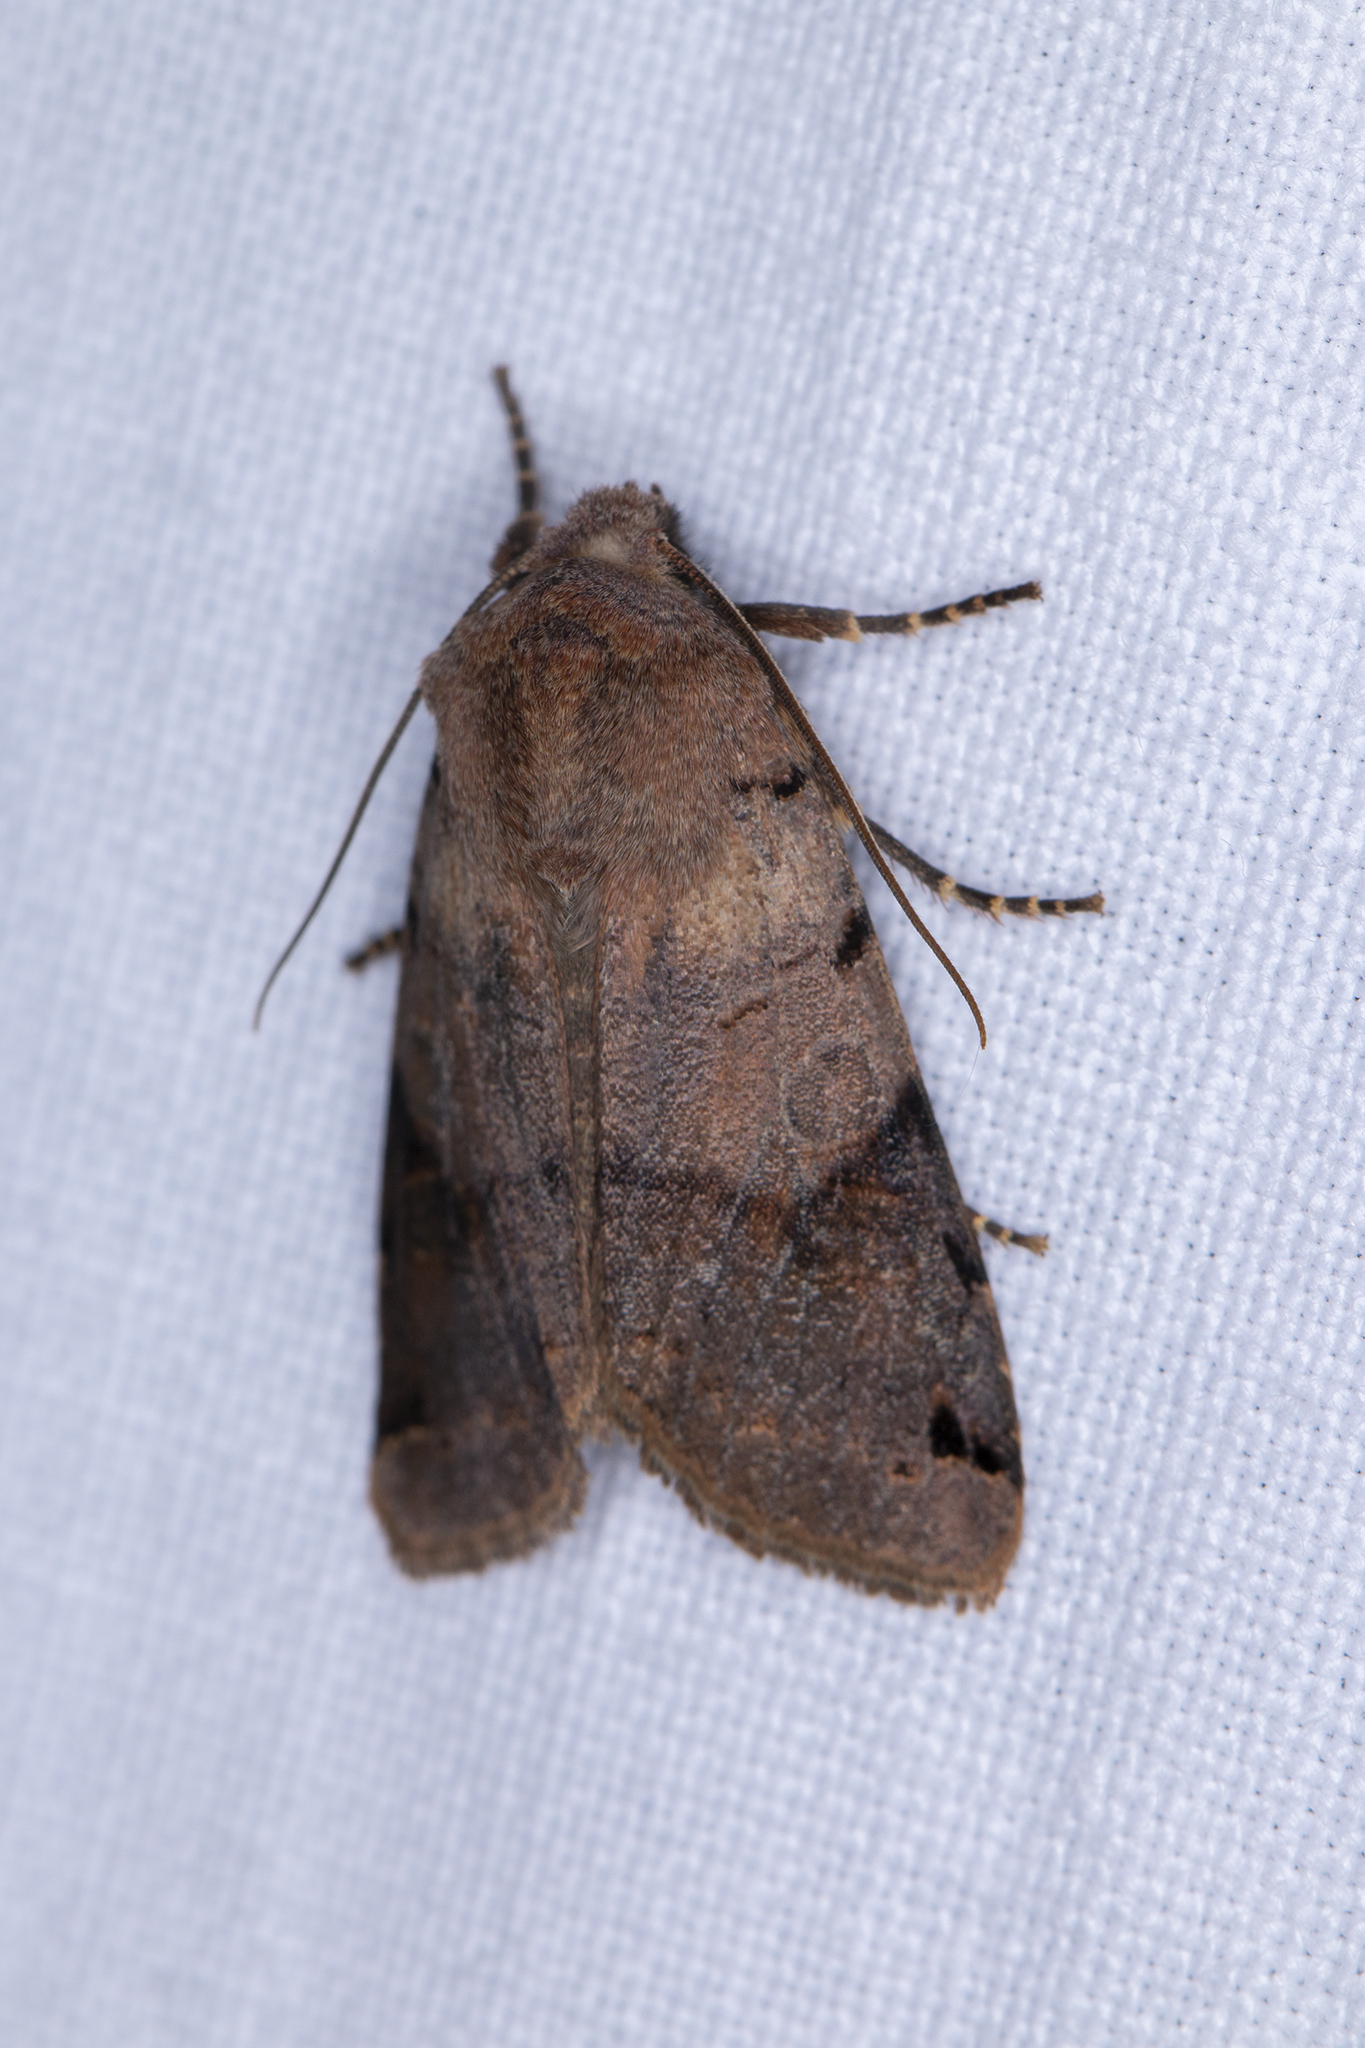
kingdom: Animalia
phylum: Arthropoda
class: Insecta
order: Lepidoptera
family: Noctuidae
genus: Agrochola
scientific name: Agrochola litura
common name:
-=-=-
- What is asked:
Return every line of text in the data above word for word, leaving out the pictures.

- Exercise output:
kingdom: Animalia
phylum: Arthropoda
class: Insecta
order: Lepidoptera
family: Noctuidae
genus: Agrochola
scientific name: Agrochola litura
common name:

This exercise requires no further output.